[WHAT YOU NEED TO DO]:
1 – In the article on paying Medicare penalties with HSA money, why does the writer stress the word "may"? Answer in one to three sentences.
2 – From the HSA article, reproduce the stretch from "Medical expenses can" through "end of life." word for word.

[PAGE EXCERPT]:
Can You Pay Medicare Penalties and Surcharges with Tax-free HSA Withdrawals?
By William G. Stuart | Originally posted on LinkedIn for MaxHSA
Yes, Medicare imposes premium surcharges. Can you pay them with tax-free withdrawals from your Health Savings Account?
Medical expenses can take a toll on retirement budgets, as the annual Fidelity survey estimates that the average person retiring in 2025 at age 65 will spend about $172,500 on medical coverage and care through end of life.
One of the benefits of a Health Savings Account is that owners can build balances through contributions and investments to reimburse qualified expenses in retirement. When they are enrolled on Medicare and no longer eligible to contribute, they can withdraw funds tax-free to pay their Medicare premiums, Medicare cost sharing (deductibles, coinsurance, and copays), and services not covered by Medicare (like dental, vision, and hearing).
What about Medicare penalties? Yes, Medicare has penalties that may be imposed on people who do not enroll around their 65th birthday. Note the stress on the word may. These penalties exist. An individual who does not enroll at age 65 may or may not be subject to them. Read on to learn more about when these penalties are and are not imposed, and whether they can be reimbursed tax-free from a Health Savings Account.

[Coordinate change listings]
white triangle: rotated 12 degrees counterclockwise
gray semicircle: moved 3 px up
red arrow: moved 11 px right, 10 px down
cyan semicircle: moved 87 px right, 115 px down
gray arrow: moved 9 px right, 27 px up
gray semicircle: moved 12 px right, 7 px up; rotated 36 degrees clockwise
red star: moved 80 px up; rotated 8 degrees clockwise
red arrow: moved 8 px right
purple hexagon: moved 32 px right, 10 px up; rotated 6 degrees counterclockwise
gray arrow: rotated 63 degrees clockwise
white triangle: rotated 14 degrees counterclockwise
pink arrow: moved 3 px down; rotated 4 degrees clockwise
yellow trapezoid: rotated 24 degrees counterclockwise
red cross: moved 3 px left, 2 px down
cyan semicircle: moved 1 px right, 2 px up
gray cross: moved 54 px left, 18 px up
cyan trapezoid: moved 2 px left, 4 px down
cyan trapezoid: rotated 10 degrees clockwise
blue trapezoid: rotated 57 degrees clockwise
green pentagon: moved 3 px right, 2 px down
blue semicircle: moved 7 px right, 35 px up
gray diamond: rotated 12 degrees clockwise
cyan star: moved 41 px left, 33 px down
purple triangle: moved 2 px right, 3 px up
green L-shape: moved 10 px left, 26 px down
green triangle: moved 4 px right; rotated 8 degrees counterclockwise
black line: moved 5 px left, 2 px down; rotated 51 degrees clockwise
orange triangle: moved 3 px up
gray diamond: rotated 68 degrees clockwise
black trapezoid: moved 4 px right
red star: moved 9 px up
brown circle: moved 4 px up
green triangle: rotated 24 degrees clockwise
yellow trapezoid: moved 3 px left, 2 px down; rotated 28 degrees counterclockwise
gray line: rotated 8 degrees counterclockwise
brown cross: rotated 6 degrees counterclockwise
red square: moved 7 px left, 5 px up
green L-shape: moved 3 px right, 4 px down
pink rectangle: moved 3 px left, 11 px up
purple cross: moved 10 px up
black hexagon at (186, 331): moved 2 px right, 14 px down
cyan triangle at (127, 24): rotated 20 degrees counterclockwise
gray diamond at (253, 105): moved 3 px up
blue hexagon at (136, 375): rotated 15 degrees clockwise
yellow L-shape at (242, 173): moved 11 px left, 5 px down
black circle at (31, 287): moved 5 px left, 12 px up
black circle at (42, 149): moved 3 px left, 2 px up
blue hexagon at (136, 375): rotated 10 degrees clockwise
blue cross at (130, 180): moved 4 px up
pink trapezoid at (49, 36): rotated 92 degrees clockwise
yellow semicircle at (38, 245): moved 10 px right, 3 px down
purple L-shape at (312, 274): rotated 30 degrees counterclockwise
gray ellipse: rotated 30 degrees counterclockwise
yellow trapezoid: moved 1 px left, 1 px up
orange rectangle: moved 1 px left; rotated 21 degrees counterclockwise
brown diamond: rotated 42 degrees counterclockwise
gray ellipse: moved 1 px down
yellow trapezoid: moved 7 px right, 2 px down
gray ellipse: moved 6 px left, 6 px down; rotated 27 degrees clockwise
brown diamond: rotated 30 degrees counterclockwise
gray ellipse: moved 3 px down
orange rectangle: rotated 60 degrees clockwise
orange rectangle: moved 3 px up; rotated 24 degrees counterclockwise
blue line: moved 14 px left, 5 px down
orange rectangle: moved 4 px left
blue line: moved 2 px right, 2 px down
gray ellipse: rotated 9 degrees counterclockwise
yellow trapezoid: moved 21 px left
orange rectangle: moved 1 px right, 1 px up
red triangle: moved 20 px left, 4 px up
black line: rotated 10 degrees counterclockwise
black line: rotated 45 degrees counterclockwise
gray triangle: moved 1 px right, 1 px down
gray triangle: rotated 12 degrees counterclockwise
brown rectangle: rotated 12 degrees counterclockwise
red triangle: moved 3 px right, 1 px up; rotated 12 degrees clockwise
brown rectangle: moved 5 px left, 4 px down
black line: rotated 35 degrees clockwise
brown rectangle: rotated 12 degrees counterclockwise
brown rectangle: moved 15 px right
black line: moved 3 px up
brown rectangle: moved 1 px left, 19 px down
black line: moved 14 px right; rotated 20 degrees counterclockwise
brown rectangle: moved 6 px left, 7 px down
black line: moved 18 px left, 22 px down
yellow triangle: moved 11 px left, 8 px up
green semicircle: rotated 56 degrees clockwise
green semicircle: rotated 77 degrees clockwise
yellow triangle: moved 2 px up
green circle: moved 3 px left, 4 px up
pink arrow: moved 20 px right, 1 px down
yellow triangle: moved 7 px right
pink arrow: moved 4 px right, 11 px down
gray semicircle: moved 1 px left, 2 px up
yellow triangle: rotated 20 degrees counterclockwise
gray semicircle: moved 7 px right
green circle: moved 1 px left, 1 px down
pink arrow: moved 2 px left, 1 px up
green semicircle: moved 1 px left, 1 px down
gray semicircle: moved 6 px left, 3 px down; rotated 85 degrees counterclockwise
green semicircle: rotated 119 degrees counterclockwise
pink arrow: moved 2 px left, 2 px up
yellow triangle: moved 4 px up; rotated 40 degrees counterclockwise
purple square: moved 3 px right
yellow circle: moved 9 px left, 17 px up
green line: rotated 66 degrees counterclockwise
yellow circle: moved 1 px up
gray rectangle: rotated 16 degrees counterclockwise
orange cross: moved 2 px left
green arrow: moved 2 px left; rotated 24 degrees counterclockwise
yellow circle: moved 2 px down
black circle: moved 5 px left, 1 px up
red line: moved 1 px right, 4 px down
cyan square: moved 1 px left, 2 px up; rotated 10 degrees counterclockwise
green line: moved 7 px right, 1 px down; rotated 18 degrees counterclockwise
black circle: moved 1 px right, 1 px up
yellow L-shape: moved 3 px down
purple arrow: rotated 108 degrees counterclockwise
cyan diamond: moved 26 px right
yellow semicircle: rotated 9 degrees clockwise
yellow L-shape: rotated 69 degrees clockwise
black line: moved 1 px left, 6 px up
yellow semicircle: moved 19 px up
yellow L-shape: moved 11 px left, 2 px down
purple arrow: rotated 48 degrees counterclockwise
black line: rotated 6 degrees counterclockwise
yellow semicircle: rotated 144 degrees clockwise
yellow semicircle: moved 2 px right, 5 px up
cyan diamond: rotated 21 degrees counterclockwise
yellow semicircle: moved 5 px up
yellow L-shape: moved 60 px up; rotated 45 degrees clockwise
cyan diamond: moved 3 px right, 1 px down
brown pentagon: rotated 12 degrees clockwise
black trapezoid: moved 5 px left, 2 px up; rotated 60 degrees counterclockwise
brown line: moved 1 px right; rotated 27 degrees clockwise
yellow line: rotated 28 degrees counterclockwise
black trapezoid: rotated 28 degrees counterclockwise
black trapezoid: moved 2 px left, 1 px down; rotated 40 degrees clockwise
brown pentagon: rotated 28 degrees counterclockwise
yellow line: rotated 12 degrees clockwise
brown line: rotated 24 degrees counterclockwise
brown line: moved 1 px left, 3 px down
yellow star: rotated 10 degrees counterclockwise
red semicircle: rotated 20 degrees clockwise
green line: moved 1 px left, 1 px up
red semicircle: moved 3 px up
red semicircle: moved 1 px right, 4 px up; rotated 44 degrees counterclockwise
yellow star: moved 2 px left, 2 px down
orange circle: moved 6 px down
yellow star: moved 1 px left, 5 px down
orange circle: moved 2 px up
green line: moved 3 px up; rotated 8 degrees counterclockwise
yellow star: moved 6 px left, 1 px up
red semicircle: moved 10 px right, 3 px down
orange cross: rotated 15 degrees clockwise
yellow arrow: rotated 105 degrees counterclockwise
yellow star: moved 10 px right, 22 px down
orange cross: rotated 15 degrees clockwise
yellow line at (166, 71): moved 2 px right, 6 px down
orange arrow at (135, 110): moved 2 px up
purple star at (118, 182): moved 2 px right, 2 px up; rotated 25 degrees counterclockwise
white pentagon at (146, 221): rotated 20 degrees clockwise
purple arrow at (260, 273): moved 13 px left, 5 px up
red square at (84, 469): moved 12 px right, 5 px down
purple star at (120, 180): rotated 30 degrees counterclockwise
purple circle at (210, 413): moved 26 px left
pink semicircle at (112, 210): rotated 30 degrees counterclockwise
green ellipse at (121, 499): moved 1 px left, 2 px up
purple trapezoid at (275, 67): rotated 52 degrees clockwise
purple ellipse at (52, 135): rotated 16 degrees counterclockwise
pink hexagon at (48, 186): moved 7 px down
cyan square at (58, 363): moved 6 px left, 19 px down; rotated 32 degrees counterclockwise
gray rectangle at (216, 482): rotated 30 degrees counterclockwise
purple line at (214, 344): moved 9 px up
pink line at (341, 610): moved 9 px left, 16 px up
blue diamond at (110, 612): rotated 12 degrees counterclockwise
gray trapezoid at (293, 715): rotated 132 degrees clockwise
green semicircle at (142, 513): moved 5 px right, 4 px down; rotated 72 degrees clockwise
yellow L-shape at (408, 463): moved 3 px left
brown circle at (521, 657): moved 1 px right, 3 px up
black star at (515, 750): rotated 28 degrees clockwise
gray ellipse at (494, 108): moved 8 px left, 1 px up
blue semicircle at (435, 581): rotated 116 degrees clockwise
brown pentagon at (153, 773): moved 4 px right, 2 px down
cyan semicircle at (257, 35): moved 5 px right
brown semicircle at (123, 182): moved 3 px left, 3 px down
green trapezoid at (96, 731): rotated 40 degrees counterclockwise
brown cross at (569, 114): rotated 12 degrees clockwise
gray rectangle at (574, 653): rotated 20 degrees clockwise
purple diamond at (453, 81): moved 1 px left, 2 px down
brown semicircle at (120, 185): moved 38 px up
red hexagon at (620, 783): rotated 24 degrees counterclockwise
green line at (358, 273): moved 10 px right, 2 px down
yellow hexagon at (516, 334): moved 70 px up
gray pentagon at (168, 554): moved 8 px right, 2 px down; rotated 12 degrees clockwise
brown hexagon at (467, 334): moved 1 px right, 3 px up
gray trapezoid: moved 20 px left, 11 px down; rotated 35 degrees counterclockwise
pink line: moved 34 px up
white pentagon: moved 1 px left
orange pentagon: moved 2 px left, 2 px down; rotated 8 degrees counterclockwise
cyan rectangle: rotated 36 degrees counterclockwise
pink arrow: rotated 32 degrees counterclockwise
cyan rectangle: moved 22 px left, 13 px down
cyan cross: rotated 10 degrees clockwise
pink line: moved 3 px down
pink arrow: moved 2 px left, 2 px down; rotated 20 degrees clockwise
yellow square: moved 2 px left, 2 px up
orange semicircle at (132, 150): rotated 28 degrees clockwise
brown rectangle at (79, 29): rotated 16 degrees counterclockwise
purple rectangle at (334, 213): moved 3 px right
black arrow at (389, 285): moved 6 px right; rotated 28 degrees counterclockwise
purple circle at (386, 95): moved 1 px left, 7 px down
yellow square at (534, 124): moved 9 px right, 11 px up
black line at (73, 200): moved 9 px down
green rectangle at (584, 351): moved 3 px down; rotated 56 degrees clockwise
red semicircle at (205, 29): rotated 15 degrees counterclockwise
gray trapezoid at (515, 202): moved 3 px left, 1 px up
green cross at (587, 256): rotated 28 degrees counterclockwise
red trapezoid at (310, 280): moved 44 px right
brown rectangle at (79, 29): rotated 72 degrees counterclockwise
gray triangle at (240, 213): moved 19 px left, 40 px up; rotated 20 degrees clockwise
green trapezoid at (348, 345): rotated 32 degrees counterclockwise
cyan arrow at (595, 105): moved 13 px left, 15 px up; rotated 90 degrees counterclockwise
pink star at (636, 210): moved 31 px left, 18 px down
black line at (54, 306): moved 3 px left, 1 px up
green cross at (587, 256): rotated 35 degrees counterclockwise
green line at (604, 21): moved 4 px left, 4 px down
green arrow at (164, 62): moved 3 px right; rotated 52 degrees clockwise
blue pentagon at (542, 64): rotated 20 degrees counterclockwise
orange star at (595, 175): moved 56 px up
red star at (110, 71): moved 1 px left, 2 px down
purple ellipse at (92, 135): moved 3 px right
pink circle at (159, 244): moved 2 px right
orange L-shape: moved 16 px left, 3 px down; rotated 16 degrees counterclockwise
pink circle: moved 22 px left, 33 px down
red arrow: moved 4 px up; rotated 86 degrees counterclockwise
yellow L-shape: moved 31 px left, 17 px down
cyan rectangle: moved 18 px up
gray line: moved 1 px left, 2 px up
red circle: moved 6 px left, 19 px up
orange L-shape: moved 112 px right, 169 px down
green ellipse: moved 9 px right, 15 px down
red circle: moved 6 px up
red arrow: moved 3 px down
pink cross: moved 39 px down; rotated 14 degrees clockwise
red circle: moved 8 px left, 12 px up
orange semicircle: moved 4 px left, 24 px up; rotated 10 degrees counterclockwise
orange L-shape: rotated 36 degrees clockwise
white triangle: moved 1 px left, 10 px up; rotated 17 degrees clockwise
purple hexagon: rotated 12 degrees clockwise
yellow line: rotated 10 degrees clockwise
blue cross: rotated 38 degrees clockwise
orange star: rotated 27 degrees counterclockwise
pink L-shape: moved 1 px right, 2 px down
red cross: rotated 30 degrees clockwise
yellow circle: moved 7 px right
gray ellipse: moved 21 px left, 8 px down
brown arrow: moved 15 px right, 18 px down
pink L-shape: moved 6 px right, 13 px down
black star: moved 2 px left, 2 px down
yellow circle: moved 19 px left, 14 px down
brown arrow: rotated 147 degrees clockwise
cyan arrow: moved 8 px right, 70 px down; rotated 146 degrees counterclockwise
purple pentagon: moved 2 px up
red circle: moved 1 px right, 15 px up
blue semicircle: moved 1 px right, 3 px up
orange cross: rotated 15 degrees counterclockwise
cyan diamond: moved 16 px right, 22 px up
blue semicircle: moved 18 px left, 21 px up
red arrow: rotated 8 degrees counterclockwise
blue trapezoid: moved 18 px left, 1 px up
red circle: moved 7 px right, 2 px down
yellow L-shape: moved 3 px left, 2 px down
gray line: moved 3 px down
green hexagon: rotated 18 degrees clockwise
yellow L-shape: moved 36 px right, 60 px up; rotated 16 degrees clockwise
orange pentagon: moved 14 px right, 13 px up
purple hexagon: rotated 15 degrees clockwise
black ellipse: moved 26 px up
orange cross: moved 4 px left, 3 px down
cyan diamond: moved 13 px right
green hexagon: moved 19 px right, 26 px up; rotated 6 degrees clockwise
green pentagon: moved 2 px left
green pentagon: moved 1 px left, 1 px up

[YOUR WRITTEN ANSWERS]:
1 – The writer stresses "may" because the penalties exist, but not everyone who delays is charged them. A person who does not enroll in Medicare at age 65 may or may not be subject to them.

2 –
Medical expenses can take a toll on retirement budgets, as the annual Fidelity survey estimates that the average person retiring in 2025 at age 65 will spend about $172,500 on medical coverage and care through end of life.